## Prompt 1
In the passage about power quality for an audio system, what voltage range does a 5% drop on a 120V line allow?
## Prompt 2
Write a continuation of the passage about power quality for an audio system, picking up after its final sentence.

If code allows for a 5% voltage drop in a 120V line, then you’ll see fluctuations between 114 volts and 120 volts depending on the load. That’s completely unacceptable for hi-fidelity sound. You want that voltage sitting at 120 constant and not budging an inch. Sure, a good power supply will minimize the effects of voltage fluctuations but why would you want to deal with that hurdle if you don’t have to? Make it as easy as possible for your equipment to perform, which means going well beyond what a code book would tell you. 

Your advice with a dedicated line is spot on, however, it won’t fix problems upstream of your panel such as a loose lug on the meter socket. There are other things going on outside of my audio system that strongly indicates a poor ground or bad neutral connection.

I could pull a dedicated line, I could buy a filter, I could buy a regenerator, and I probably will some day, but there has to be a better method than “just try whatever and see what helps.” If you can diagnose the problem properly, then you can apply focused solutions which saves time, money and headaches.
Early in 2020, on the recommendation of my electrician and @jea48, I contacted our Power Company and requested a power quality analysis. They installed a special meter and downloaded weekly readings for a month. It resulted in some repairs to our service, and to neighbors’ service. One repair improved voltage consistency.

## Listed records
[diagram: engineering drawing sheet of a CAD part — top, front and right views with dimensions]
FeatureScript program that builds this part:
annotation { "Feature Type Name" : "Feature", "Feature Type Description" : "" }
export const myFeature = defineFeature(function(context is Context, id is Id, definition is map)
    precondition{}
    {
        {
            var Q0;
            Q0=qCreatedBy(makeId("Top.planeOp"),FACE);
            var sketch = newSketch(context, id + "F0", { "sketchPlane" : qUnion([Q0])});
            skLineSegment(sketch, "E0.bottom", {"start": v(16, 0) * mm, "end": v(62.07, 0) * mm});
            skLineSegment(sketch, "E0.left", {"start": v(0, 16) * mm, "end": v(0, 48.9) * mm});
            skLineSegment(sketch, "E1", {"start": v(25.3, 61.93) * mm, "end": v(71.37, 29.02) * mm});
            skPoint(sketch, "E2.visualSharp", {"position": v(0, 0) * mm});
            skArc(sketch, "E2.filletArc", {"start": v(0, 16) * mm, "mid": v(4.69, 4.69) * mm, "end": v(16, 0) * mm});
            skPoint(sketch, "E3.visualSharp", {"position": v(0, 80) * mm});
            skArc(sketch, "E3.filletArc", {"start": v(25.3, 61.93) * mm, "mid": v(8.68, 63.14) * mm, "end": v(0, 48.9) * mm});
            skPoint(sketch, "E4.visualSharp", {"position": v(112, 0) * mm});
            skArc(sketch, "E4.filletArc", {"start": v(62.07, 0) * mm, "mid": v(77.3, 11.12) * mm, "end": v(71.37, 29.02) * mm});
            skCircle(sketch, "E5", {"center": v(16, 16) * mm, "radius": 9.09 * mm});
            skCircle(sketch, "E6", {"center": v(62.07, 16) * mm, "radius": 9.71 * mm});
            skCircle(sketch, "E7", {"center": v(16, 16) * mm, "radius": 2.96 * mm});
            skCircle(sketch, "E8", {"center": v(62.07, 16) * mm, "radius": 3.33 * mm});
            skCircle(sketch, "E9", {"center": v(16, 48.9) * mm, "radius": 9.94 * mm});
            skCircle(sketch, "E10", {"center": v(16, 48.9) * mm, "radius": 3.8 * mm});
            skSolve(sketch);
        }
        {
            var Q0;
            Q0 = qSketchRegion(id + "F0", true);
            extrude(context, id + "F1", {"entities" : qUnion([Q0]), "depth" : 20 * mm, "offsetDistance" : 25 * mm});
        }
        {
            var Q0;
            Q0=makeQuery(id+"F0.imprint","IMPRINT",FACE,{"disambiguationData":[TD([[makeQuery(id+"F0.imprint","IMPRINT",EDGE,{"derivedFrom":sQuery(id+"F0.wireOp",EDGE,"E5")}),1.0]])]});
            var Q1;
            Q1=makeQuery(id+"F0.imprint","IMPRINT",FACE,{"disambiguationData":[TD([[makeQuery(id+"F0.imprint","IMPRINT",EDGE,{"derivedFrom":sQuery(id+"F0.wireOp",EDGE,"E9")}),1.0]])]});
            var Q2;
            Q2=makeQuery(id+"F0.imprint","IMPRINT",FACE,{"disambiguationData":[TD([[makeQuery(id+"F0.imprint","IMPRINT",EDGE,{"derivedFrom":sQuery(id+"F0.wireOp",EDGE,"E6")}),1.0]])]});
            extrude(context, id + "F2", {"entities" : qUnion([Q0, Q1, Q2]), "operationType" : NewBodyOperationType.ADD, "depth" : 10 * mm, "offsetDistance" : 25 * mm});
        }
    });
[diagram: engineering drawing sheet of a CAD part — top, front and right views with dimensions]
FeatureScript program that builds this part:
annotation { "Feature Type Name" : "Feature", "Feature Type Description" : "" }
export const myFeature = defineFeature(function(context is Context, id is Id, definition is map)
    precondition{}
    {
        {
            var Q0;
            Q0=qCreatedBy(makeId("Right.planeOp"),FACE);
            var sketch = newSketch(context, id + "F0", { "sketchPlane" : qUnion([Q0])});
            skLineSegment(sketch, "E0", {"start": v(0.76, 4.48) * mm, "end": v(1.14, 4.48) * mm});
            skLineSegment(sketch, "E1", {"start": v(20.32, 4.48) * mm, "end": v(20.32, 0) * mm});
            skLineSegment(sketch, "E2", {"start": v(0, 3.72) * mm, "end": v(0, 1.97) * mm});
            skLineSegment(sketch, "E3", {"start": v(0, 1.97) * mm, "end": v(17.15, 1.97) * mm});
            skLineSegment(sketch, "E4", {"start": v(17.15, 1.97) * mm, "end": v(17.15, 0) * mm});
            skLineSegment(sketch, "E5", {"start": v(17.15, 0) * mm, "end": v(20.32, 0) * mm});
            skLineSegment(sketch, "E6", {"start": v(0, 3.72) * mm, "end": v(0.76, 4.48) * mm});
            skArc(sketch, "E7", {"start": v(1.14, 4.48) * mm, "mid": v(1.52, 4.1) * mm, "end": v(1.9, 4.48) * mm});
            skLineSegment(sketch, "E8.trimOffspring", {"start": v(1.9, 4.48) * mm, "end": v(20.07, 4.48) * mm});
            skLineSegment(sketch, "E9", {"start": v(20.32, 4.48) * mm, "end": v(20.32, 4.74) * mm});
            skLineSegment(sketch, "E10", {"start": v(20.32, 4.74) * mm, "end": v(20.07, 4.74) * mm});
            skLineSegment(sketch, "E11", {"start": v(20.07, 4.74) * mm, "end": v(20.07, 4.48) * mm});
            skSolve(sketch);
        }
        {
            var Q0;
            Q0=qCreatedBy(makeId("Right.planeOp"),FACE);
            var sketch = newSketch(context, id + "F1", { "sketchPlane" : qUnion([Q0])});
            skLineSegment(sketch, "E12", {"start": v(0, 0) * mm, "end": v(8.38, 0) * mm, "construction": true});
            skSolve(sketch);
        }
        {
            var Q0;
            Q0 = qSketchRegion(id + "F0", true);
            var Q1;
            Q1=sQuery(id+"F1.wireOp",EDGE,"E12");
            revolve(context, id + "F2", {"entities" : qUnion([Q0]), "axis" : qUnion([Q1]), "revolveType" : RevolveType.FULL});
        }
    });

## Exercise output 1
Between 114 volts and 120 volts.

## Exercise output 2
It was free. Well worth investigating.
Besides poor audio quality, two examples of what I’m experiencing are:

1) Playing music with bass at low to moderate levels causes dimming lights.
2) Slowly walking on a treadmill causes the lights in the room to substantially dim with each foot step.

I’ve had electricians tell me that the best way to wire things is to have the lights and outlets on separate circuits so that things like treadmills don’t dim the lights, but there’s just no way a slow paced walk on the treadmill is pulling down the voltage that much on a normally functioning electric service. The problem seems to affect the whole house which makes me think it’s upstream of my panel. I’ve had all the lugs in my panel tightened and I even dug up the top of the ground rod to verify it’s connected and it is.